Stop me if this sounds familiar: in your day-to-day, you move from big screen, to medium screen, to little screen, ad infinitum. Clicking and typing and swiping aside, not much is still done by hand. In the face of automated processes, machine-powered mass production and hi-tech advancements, craftsmanship is gradually being lost to time and convenience.

I, too, live a digital-driven existence – it’s hard not to, in 2026 – but there are some exceptions: publications such as this one that we can hold in our hands and the stories we read in their pages are imbued with craftsmanship. Writing is a craft, after all, or an art, or a skill, or a gift, if you’re fortunate enough to be born with wordsmithing talent (I envy you) – or it is all of the above. I can attest that the PostMag team puts countless hours into creating what I believe is – and I hope you will agree – a fine magazine.

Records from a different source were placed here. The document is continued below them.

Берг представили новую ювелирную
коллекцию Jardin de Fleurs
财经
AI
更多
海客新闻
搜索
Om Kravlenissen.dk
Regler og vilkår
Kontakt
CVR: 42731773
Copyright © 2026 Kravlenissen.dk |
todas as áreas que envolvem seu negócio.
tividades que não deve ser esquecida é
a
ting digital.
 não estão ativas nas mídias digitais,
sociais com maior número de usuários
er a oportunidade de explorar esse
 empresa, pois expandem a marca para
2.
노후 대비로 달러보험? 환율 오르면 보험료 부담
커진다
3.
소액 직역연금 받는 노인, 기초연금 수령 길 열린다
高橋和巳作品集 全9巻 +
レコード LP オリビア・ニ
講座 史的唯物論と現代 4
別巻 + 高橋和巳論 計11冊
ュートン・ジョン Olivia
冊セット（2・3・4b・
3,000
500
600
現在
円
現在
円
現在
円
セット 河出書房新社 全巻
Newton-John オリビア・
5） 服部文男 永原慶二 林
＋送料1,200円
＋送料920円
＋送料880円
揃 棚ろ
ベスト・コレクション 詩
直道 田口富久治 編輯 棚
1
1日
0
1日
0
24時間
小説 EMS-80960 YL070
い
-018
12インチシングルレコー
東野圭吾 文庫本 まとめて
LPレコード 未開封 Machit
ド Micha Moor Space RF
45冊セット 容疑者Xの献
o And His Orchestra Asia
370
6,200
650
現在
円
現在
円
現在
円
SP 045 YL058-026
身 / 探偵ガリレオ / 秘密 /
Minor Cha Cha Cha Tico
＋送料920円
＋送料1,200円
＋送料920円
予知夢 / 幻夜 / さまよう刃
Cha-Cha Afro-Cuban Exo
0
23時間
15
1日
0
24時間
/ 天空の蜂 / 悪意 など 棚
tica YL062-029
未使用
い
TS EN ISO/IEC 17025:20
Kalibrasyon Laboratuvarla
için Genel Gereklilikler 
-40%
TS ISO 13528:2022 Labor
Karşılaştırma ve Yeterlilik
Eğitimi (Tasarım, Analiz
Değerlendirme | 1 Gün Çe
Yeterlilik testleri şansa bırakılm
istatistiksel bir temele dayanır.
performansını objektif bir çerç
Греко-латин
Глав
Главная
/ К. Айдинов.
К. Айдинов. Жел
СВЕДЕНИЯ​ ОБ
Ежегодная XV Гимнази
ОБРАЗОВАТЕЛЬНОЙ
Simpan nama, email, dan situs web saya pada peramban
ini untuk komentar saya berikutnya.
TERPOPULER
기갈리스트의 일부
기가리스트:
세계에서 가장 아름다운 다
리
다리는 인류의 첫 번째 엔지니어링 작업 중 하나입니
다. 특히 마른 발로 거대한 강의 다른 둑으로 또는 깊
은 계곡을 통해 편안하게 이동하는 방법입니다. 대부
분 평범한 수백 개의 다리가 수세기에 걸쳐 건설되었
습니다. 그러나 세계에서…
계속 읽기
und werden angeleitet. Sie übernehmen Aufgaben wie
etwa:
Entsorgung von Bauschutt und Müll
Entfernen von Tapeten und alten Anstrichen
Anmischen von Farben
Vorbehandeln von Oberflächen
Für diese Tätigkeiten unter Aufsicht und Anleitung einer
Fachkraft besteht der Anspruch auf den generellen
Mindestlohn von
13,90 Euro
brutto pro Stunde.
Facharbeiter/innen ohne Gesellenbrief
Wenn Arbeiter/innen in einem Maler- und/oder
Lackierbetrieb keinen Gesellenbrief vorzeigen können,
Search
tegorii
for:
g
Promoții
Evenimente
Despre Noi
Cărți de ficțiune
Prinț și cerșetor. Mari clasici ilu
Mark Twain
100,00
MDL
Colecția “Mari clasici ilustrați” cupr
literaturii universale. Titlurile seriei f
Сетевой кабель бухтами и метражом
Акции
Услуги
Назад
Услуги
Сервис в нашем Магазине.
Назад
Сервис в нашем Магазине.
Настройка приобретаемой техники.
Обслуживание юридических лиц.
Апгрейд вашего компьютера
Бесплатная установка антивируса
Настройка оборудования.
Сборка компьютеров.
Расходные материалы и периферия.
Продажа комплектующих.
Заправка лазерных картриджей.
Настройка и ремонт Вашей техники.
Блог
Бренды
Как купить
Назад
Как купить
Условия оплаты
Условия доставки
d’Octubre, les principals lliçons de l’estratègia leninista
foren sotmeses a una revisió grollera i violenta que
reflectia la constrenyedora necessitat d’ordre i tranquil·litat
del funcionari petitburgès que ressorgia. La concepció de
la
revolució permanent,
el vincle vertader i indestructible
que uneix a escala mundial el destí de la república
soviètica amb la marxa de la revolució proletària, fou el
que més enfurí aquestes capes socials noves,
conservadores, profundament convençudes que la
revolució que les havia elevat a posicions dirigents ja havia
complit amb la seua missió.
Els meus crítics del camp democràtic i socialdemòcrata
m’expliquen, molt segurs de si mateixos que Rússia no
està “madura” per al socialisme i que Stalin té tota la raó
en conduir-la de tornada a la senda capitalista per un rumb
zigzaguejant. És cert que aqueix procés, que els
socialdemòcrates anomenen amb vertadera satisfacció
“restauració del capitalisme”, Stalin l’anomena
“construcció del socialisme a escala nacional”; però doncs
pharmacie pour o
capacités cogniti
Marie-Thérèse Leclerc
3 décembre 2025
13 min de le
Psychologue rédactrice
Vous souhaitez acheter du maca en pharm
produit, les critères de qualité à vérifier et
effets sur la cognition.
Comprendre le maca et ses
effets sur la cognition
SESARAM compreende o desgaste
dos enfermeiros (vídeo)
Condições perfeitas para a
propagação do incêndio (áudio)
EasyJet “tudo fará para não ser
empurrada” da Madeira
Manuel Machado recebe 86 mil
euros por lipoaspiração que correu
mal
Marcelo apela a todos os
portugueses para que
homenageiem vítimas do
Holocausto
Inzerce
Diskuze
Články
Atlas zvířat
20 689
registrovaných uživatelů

In this week’s issue, we learn from masters, artisans and artists about preservation, inheritance and the weight of craftsmanship in shaping culture and identity. Armed with a torrent of questions and a shutterbug’s curiosity, I run to the hills – the Himalayas, to be exact – to find out how Bhutan is navigating the protection of its arts and crafts heritage as the Buddhist kingdom grapples for position in the wider narrative of the 21st century.

Craftsmanship is embedded in much more than just “things”. Picture this: a well-executed main course, served at the perfect temperature, bearing perfectly balanced flavours and textures, to tantalise the palate. In Chinese cuisine, “kung fu” dishes are considered the stuff of legends, the ultimate test of ability, but these laboursome recipes, closely guarded and difficult to learn and execute, are vanishing. Hei Kiu Au goes on the hunt for those that remain, and the chefs who are determined to ensure their survival.

Instead of waiting around for a generation of successors who might never materialise, Japanese designer Shinya Kobayashi has taken matters into his own hands – by buying a mountain to bring to life his vision of a self-sufficient community of artisans. Low Shi Ping gets a tour of Mujun Planet. Indeed, it takes a village (to preserve craft traditions).

For some, craftsmanship comes to them like a calling. For others, it’s in their blood. Louis Ho, a fourth-generation carpenter who has been practising woodworking since the late 1970s, speaks with Annemarie Evans about being the last of his kind.